GLOBAL COMPARATIVE PERSPECTIVE

  • Democratic countries regulate online content without resorting to blanket pre-censorship. The European Union’s Digital Services Act focuses on platform accountability and post-publication removal mechanisms.
  • Germany’s Network Enforcement Act mandates timely removal of unlawful content with penalties.
  • The UK’s Online Safety Act and Australia’s Online Safety Act adopt harm-based regulation. In contrast, authoritarian regimes such as China and Russia rely on surveillance and pre-censorship.

 

JUDICIAL SELF-RESTRAINT IN INDIAN PRACTICE

Indian constitutional jurisprudence emphasises judicial restraint. In the Adarsh Housing Society case (2018), the Supreme Court refused to issue directions on film disclaimers, holding that such matters fall within the domain of statutory authorities. Constituent Assembly debates also show that courts were envisioned as final arbiters on the reasonableness of restrictions, not as law-makers.
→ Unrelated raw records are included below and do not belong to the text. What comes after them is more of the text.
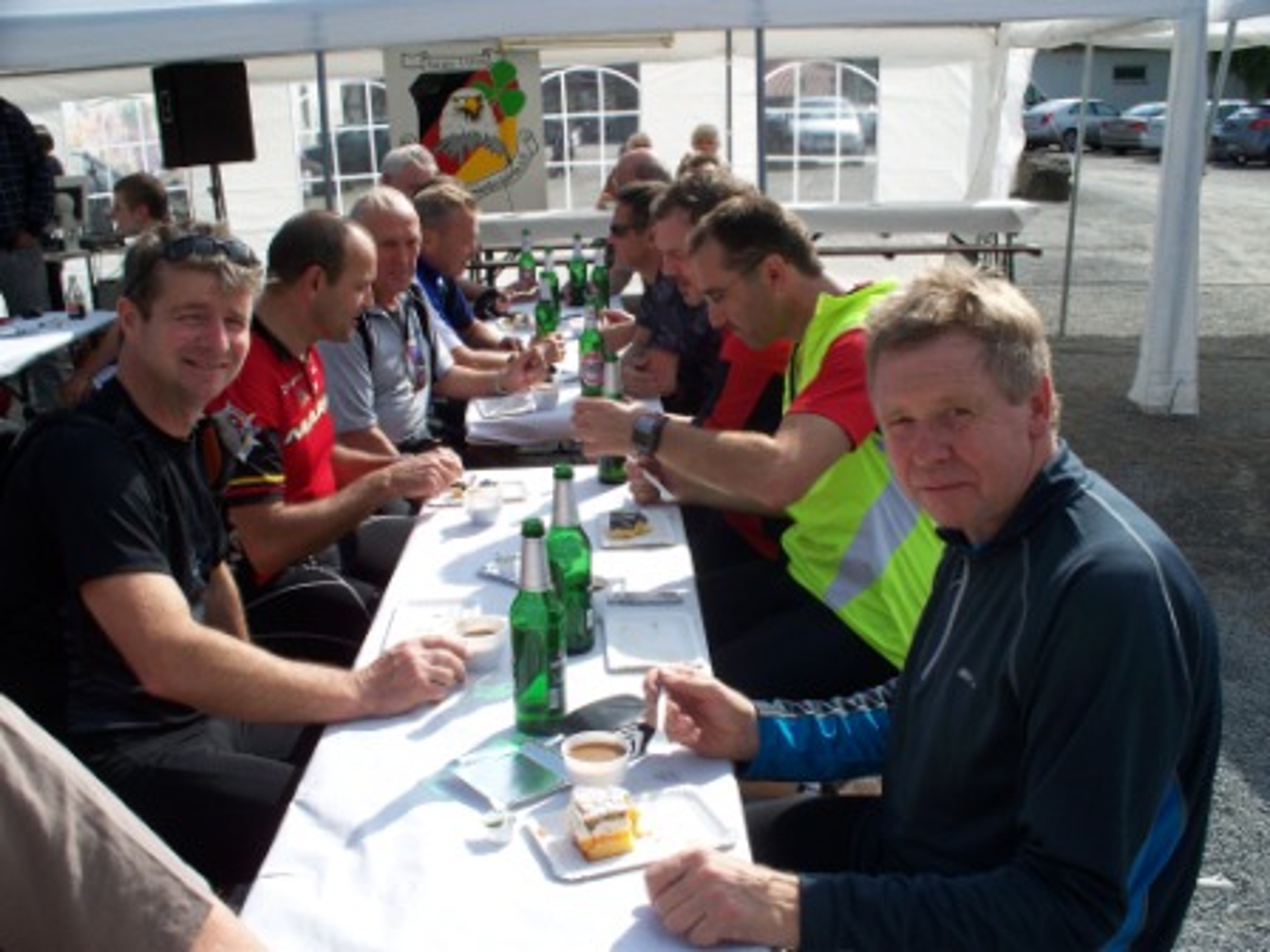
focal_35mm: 36
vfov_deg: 39.7
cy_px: 476
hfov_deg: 51.4
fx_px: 1321
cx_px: 635
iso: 64
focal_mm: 7.54
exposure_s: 1/320
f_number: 5
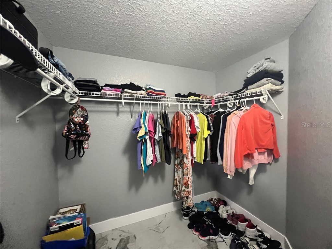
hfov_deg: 106.2
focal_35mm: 13
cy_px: 124
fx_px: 125
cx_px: 166
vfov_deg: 89.9
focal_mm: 1.57
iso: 1000
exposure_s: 1/60
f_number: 1.8
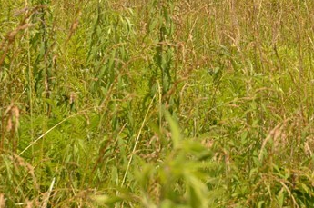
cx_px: 243
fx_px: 1442
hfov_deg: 12.4
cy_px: -25
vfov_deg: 8.2
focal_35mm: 166
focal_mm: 35
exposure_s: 1/250
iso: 100
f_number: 8
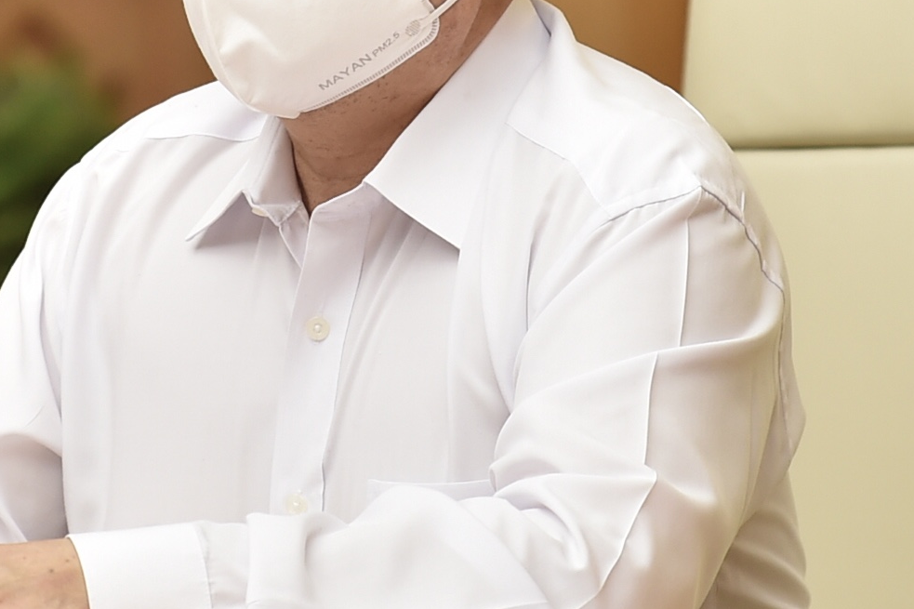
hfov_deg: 5.3
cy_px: 107
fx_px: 9925
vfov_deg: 3.5
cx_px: 25
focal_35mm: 391
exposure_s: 1/200
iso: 800
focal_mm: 200
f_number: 2.8
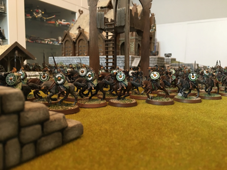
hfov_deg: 61.7
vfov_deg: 48.2
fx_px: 190
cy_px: 85
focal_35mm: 29
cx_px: 114
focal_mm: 4.15
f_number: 2.2
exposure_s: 1/33
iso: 200
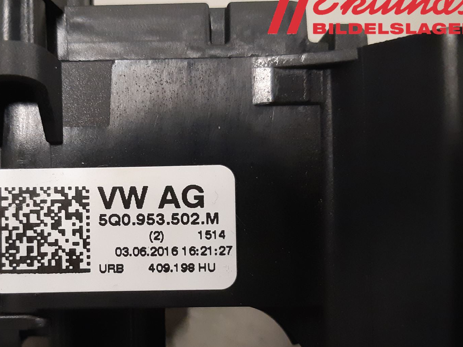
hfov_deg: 46.5
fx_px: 522
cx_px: 128
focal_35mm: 39
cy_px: 237
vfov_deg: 36.4
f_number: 1.7
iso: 320
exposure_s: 1/50
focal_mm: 3.93
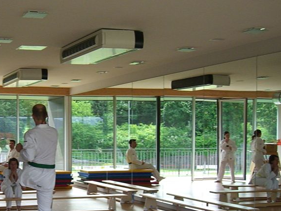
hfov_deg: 27.8
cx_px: 41
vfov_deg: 21.2
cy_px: 181
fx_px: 552
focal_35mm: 68
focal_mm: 7.9
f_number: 2.8
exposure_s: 1/800
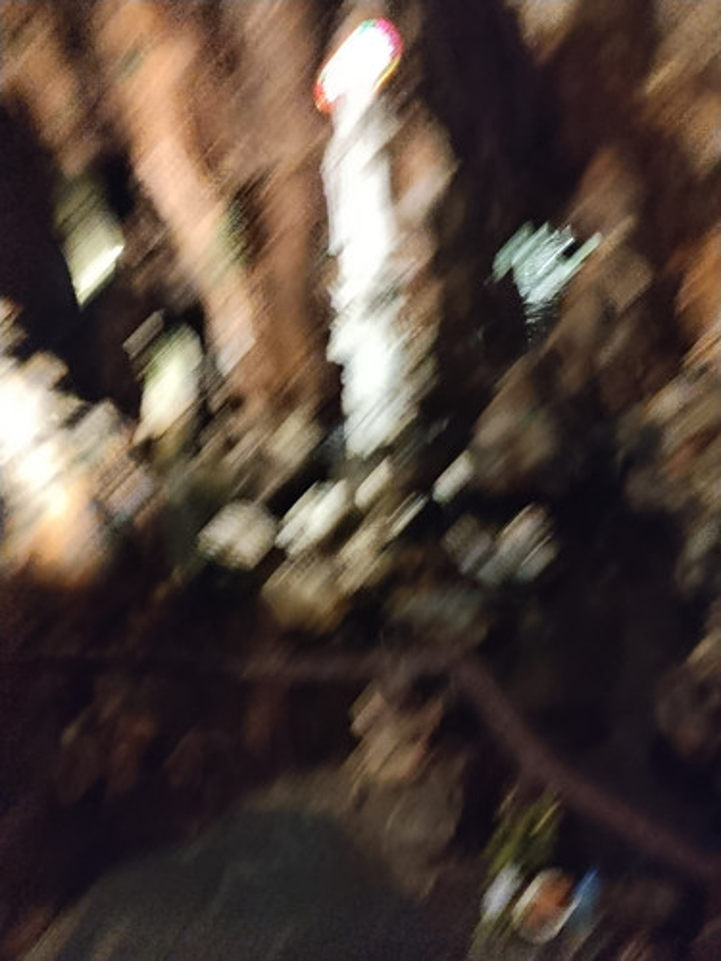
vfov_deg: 61.7
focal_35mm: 29
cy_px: 480
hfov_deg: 48.2
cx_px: 360
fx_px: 805
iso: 2500
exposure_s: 1/16.7
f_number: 1.8
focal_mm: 4.22
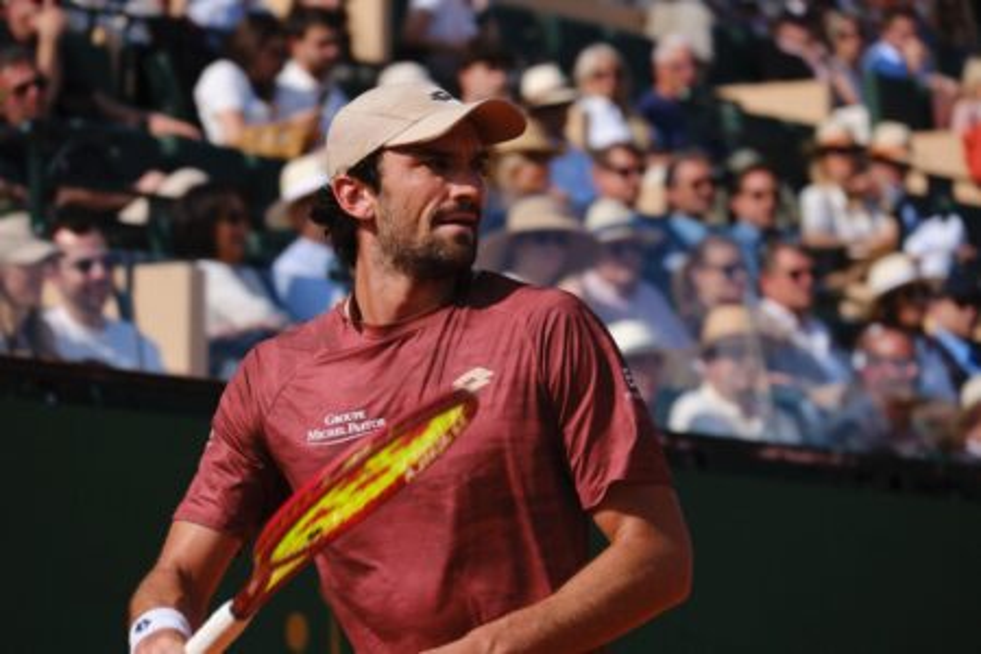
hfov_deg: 8.4
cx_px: 490
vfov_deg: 5.6
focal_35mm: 246
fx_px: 6703
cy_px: 327
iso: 125
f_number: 5.6
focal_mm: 164
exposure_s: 1/640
Pandit Thakur Das Bhargava stressed that the judiciary must judge the validity of restrictions, not create them.

 

RISKS OF JUDICIAL REGULATION OF SPEECH

Excessive judicial intervention in speech regulation may lead to prior restraint, mission creep from case adjudication to policy formulation, and misuse by authoritarian tendencies. Courts may also face technical limitations in understanding the dynamics of digital platforms. Constitutional scholar David Landau warns that courts can be captured for democratic erosion when they move beyond their constitutional role.

 

WAY FORWARD

  • A balanced approach is required to protect free speech in a digital democracy.
  • Courts should act as constitutional umpires rather than regulators.
  • Parliament must frame content regulation laws through democratic debate.
  • The preferred model should focus on post-publication accountability through content removal and penalties rather than pre-censorship.
  • Self-regulation by industry, supported by independent grievance redressal mechanisms, should be strengthened.
  • Technology-based moderation using artificial intelligence with human oversight can assist without undermining constitutional freedoms.

 

CONCLUSION

Courts best protect freedom of speech not by regulating content but by ensuring that all restrictions strictly comply with Article 19(2). Judicial restraint, legislative responsibility, and democratic accountability together form the strongest safeguards for free expression in the digital age.